Exercise directions
Below are the entries to work from; restate word for word the portion that opens with the line containing "thumb tip: (891, 546)" and closes with the line containing "index pip: (126, 135)", keeping both.

--- Stored data ---

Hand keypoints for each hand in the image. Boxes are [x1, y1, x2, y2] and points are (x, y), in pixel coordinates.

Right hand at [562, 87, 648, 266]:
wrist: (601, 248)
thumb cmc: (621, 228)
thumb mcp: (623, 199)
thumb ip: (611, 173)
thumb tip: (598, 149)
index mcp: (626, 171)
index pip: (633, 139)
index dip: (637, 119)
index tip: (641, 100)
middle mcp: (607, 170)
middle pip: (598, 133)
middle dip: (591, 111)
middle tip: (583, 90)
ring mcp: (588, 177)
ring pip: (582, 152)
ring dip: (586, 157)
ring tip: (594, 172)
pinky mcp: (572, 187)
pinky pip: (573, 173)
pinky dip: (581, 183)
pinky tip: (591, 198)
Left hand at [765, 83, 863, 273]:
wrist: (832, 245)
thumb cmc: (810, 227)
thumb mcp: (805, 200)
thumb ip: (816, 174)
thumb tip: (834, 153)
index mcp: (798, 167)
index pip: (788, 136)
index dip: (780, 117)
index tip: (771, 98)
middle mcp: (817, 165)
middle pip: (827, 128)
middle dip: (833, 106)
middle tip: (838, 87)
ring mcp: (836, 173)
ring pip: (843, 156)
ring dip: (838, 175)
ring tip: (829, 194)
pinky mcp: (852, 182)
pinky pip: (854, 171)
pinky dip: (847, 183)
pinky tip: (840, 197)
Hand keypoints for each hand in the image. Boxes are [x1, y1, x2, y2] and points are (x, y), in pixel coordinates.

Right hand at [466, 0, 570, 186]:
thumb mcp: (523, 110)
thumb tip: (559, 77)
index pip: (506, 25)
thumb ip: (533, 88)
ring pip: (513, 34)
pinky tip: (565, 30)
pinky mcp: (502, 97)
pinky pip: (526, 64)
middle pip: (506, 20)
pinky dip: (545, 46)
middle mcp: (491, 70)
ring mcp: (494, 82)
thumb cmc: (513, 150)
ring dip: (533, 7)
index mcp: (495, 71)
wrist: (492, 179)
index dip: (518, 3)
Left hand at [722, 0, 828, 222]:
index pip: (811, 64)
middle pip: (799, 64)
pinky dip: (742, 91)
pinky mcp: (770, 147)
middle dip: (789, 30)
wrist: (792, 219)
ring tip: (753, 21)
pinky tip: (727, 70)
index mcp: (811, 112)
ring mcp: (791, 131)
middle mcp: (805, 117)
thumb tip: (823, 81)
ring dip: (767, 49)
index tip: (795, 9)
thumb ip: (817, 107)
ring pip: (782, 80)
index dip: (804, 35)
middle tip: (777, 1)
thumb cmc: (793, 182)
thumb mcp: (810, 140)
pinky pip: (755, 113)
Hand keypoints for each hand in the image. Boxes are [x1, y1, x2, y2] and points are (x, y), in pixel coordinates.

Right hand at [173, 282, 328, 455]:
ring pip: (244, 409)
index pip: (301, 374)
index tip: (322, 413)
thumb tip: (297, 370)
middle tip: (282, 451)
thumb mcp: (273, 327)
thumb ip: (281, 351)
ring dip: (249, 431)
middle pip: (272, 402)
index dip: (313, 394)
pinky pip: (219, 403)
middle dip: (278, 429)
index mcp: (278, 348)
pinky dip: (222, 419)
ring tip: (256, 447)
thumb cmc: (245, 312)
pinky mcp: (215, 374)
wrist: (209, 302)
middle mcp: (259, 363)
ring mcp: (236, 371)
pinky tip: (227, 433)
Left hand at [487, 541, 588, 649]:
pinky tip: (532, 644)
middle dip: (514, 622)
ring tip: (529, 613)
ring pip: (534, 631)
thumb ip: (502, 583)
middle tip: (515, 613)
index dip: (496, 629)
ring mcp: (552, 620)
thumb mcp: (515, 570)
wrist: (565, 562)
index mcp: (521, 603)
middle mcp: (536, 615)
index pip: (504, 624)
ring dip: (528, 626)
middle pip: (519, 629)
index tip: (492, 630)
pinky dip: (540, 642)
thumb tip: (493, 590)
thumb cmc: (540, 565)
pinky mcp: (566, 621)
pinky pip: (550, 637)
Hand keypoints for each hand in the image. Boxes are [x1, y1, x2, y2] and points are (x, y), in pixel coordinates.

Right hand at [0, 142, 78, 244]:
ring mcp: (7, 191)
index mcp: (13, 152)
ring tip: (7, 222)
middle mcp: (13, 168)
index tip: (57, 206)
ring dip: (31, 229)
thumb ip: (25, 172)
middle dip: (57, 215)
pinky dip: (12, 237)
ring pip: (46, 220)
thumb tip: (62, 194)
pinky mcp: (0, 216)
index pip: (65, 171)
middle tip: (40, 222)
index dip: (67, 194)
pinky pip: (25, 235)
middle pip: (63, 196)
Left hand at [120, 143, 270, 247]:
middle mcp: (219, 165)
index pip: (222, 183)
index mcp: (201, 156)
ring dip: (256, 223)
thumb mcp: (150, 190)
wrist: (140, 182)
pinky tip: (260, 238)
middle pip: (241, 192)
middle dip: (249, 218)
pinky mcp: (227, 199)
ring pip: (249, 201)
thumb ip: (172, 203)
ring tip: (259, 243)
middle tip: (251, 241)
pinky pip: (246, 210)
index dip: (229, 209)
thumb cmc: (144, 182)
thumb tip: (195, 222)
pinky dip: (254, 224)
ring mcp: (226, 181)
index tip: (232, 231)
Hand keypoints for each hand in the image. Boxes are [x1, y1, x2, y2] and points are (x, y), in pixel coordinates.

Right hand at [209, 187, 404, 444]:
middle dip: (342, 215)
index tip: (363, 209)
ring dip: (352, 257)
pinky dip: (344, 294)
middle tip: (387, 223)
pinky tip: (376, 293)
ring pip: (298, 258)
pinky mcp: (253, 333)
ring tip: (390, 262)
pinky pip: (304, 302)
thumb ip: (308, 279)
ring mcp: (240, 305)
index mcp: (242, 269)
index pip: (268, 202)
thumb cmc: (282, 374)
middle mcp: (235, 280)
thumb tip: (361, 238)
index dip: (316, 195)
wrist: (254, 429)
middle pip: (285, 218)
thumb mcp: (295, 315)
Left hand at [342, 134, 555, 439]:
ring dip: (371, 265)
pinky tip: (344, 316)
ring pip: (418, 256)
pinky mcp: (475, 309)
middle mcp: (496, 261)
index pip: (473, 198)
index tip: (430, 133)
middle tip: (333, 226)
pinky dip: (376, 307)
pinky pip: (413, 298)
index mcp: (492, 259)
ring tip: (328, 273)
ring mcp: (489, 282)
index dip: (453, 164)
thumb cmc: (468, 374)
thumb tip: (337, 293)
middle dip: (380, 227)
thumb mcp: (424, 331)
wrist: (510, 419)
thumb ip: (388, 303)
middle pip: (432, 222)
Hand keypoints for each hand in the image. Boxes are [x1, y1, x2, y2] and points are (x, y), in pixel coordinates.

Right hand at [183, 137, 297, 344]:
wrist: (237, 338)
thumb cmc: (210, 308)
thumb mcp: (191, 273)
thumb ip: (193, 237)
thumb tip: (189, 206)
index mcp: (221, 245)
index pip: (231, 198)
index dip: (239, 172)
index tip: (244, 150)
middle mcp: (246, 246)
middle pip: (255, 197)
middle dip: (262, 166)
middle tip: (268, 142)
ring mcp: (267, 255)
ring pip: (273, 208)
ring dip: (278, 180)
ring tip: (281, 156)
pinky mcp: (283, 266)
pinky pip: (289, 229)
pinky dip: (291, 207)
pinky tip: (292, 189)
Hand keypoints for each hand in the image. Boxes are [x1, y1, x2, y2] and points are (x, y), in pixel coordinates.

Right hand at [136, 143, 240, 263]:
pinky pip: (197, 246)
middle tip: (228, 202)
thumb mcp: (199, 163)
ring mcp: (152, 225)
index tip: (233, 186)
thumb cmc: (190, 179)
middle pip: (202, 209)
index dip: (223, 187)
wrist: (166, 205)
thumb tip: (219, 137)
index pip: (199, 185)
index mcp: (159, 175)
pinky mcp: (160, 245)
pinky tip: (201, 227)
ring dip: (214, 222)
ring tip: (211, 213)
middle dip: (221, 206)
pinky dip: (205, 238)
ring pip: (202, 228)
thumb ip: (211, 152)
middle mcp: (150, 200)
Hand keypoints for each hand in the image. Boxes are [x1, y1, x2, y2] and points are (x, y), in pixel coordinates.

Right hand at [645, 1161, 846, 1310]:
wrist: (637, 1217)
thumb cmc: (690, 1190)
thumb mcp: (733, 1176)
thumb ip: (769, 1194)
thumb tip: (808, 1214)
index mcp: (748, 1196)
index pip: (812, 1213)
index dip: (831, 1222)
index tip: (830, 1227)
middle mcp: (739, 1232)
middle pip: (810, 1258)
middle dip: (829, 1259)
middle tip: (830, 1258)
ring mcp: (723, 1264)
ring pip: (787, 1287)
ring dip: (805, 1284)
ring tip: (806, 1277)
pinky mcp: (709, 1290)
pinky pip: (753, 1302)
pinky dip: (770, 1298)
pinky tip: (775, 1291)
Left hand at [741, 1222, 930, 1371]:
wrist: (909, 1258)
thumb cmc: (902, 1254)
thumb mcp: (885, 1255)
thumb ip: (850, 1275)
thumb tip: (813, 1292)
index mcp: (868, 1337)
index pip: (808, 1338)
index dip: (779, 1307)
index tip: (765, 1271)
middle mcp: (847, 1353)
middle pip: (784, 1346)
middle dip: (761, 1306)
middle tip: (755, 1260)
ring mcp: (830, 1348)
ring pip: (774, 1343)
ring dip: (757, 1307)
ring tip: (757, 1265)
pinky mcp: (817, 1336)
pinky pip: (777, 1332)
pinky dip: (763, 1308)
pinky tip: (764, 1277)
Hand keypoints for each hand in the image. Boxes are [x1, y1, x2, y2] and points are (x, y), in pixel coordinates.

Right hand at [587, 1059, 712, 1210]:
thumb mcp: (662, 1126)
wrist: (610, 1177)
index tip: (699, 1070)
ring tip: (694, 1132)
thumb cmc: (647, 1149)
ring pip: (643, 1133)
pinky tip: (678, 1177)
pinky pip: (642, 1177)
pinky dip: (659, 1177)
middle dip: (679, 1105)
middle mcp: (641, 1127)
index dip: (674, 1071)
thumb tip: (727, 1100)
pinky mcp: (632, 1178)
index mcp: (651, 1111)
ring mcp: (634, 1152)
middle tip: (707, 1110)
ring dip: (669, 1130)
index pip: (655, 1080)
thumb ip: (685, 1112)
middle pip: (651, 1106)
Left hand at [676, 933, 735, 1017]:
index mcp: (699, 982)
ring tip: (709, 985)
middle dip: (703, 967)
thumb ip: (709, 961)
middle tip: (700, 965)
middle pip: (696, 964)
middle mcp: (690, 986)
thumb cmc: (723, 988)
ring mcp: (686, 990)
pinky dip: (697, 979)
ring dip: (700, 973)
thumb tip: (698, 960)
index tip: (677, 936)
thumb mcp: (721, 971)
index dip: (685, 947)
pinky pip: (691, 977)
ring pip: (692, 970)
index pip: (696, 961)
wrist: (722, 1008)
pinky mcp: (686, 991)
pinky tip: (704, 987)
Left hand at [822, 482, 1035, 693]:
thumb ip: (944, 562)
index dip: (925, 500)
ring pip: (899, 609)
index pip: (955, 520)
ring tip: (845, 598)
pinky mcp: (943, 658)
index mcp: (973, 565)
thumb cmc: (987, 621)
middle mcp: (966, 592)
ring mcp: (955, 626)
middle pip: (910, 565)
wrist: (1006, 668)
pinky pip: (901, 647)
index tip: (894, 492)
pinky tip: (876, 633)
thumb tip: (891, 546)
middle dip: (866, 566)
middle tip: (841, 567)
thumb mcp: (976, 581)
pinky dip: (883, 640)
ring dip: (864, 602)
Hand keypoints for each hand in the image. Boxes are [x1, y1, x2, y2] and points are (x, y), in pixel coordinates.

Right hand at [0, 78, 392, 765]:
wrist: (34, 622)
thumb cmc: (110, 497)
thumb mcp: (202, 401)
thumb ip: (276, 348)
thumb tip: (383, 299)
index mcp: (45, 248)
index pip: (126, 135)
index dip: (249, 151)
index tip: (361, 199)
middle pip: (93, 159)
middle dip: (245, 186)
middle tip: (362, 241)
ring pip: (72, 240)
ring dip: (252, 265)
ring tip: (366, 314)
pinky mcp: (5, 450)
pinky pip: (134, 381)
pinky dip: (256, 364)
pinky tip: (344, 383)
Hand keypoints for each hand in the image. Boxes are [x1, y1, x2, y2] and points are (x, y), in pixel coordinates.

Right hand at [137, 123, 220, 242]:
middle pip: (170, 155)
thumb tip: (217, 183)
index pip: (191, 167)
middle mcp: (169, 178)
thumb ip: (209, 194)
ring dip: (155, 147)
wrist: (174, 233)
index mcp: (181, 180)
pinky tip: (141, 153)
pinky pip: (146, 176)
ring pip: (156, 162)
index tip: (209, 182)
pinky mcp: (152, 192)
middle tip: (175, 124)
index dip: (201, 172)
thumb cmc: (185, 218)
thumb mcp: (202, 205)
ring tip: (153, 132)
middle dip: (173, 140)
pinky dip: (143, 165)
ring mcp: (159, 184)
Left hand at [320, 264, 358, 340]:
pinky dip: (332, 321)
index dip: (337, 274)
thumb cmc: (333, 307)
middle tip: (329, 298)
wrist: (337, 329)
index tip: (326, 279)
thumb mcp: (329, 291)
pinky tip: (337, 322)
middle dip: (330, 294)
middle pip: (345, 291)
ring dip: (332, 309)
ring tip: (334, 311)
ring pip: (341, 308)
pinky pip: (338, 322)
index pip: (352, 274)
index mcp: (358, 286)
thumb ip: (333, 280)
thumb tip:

---

Task output
thumb tip: (891, 546)
middle dip: (866, 566)
middle tip: (841, 567)
thumb mcp: (976, 581)
pinky dip: (883, 640)
ring dip: (864, 602)
Hand keypoints for each hand in the image. Boxes are [x1, y1, x2, y2] and points are (x, y), in pixel coordinates.

Right hand at [0, 78, 392, 765]:
wrist: (34, 622)
thumb cmc: (110, 497)
thumb mcp: (202, 401)
thumb ip: (276, 348)
thumb tip: (383, 299)
index mcp: (45, 248)
index pip: (126, 135)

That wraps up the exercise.